The Pixel 16K™ chip is composed of four main blocks: Row Drive, Column Drive, Bias, and Digital Drive.
The Row Drive and Column Drive are each arranged in a 2D array in the center of the chip. The Row Drive is divided into the top 64 rows and the bottom 64 rows; each composed of 64 identical unit cells arranged in an 8 x 8 array with high voltage switch arrays. Column Drivers are placed on the right of the chip, composed of 128 elements arranged in 8 x 16 format. Column Drivers contain pixel-level 7-bit current mode digital-to-analog converters (i-DACs), 8-bit pixel memory, and high voltage drive circuits. The Pixel 16K chip contains large probe pads on the left side of the chip for electrical testing and small flip-chip pads for column and row drive outputs, arranged in a 2D array on top of their corresponding drivers.
The Digital Drive controls the chip and is composed of a simple digital controller with a 4-wire SPI. The SPI controls the programming values of the pixel-level i-DACs and states of output drive transistors in the Column Drive and Row Drive using soft commands.
The Pixel 16K chip operates in rolling line scanning mode; only one row of pixels is selected and biased at a given time. First, all columns and the previously selected row are disconnected. Then, the next row is connected to ground to make the corresponding columns ready for current mode drive; the current drive levels of each column come from the previously written i-DAC values. Once the columns are connected to the anodes of the LED array, the LEDs light up during the active line time period. This cycle repeats for the other rows until the entire array has been scanned.
Each pixel has an 8-bit ping-pong type memory which allows pixel memory to be written while pixel values in the previous line time are read; this optimizes the available time and improves the scanning speed. The chip supports address-based RAM-like pixel programming to improve timing efficiency when few pixels need to be updated.
The current mode drivers in the pixels have a 4x current gain at the high voltage output stage and are driven by 5 V i-DACs. The i-DACs are biased by a global bias voltage and generated by a diode connected N-MOS transistors that are biased by a constant current provided externally through the input reference current pin (iref). For an iref of 32 µA, pixel-level i-DACs will generate current outputs between 0–127 µA in 1 µA steps. Connecting the iref to a 5 V analog supply using an adjustable resistor will generate the required input reference of 32 µA locally.

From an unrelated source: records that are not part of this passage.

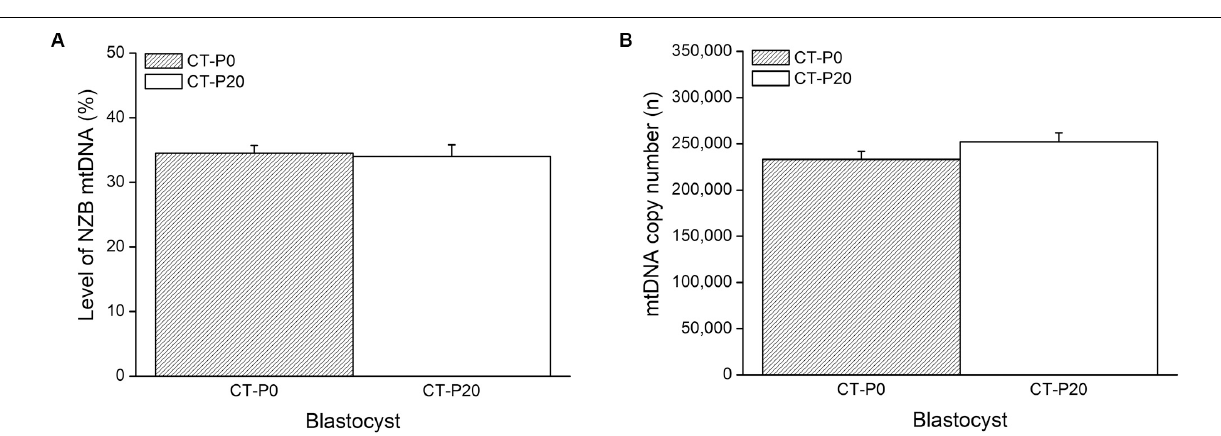
FIGURE 3 | Rapamycin treatment precludes elimination of photoirradiated mitochondria during early embryogenesis. CMXRos-loaded zygotes containing mtDNA of NZB origin were photoirradiated for either 0 (P0) or 20 (P20) s to induce mitochondrial damage. Mitochondria from these zygotes were injected by cytoplasmic transfer (CT) into B6 zygotes, resulting in CT-P0 and CT-P20 groups, respectively. CT-derived blastocysts were assessed as for the levels of NZB (A) and total (B) mtDNA. No statistical difference ( P >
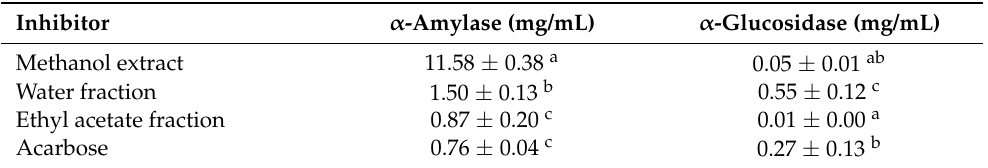
Table 1. Inhibitory activity (IC 50 ) of H. tuna methanol extract, ethyl acetate fraction, water fraction, and acarbose against α -amylase and α -glucosidase.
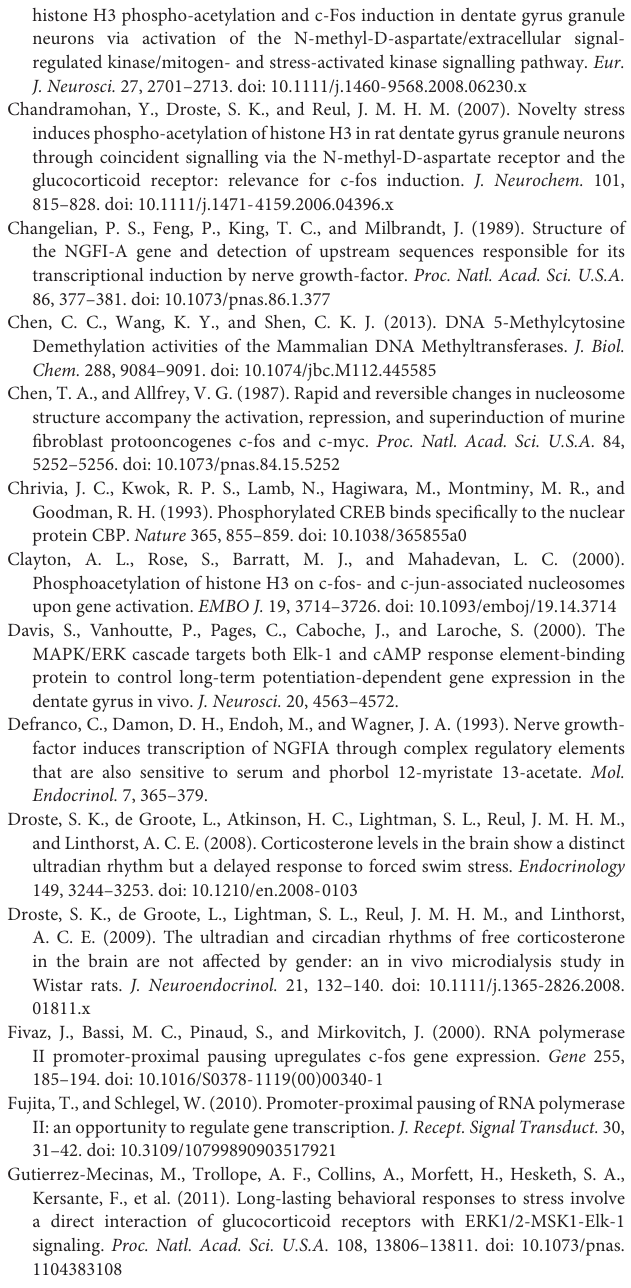
FIGURE S4 | pCREB binding within the rat hippocampal Bdnf gene. Rats were killed either under baseline conditions or 5 or 15 min after the start of FS (25 ◦ C water). Chromatin immuno-precipitation was carried out on whole hippocampal tissue using antibodies against pCREB. Primers for qPCR were designed covering a predicted CRE located near the transcriptional start site for exon IXa within the Bdnf gene. The graph shows enrichment of pCREB at the bdnf CRE site. The enrichment for each group was calculated by dividing the quantity of target DNA in the bound fraction by the quantity of DNA in the input fraction (ratio bound over input, B/I), as determined by qPCR analyses (see section “Materials and Methods”) [mean ± SEM, n = 4]. Statistical analysis: One-way ANOVA; F ( 2 , 9 ) = 8.066, p = 0.0098; Bonferroni post hoc test: ∗∗ p < 0.01 compared with the BL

The Pixel 16K chip uses an externally provided cascode voltage (vncas_col) to isolate high voltage output devices from 5 V devices from pixel-level i-DACs.This isolation is not needed for microLED applications or other applications where high voltage supply can safely be reduced to 5 V and instead, the cascode bis voltage can safely be tied to 5 V to eliminate the generation of one external bias.